Exact Leader Estimation: A New Approach for Distributed Differentiation
Rodrigo Aldana-Lopez, David Gomez-Gutierrez, Elio Usai, Hernan Haimovich
TL;DR
The paper solves the distributed leader-observer problem by introducing a homogeneous, Levant-inspired differentiator that enables each follower to estimate the leader's state and its derivatives up to order $m$ using only scalar neighbor outputs, even when the leader's identity is unknown and the leader is driven by a bounded input with unknown higher-order derivative. It proves finite-time, exact convergence in the noise-free continuous-time setting, and extends the framework to bounded measurement noise and sampled-data communication, providing explicit steady-state error bounds that scale homogeneously with the noise level. Gains are designed either explicitly for $m=1$ or recursively via a Redundant Exponential Differentiator (RED) style approach for $m>1$, ensuring contraction of the error dynamics.

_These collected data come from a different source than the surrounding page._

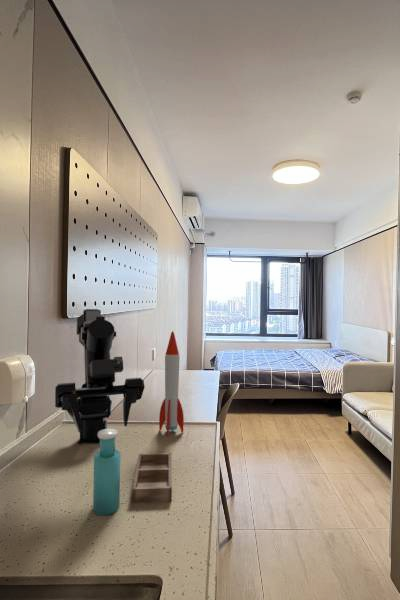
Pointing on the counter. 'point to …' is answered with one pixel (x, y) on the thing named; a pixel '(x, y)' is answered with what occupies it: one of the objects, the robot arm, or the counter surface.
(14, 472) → the counter surface
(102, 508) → the bottle
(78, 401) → the robot arm
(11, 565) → the counter surface
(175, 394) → the toy rocket
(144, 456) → the caddy
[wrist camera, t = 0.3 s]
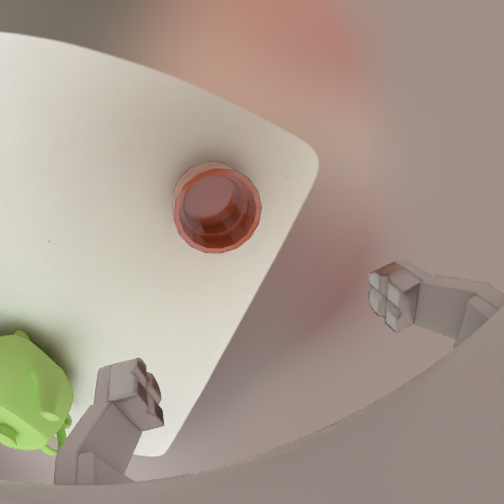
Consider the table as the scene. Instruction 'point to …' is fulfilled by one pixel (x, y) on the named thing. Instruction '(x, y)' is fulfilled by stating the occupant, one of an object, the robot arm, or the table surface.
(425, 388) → the robot arm
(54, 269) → the table surface
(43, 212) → the table surface
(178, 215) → the orange cup
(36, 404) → the teapot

Numerical results for second- and high-order cases validate finite-time tracking of the leader signal and its derivatives, and demonstrate robustness to measurement noise and discretization. The approach reduces communication load by exchanging only scalar observer outputs while guaranteeing accurate leader differentiation, with practical implications for formation control and multi-agent coordination.
Abstract
A novel strategy aimed at cooperatively differentiating a signal among multiple interacting agents is introduced, where none of the agents needs to know which agent is the leader, i.e. the one producing the signal to be differentiated. Every agent communicates only a scalar variable to its neighbors; except for the leader, all agents execute the same algorithm. The proposed strategy can effectively obtain derivatives up to arbitrary $m$-th order in a finite time under the assumption that the $(m+1)$-th derivative is bounded. The strategy borrows some of its structure from the celebrated homogeneous robust exact differentiator by A. Levant, inheriting its exact differentiation capability and robustness to measurement noise. Hence, the proposed strategy can be said to perform robust exact distributed differentiation. In addition, and for the first time in the distributed leader-observer literature, sampled-data communication and bounded measurement noise are considered, and corresponding steady-state worst-case accuracy bounds are derived. The effectiveness of the proposed strategy is verified numerically for second- and fourth-order systems, i.e., for estimating derivatives of up to first and third order, respectively.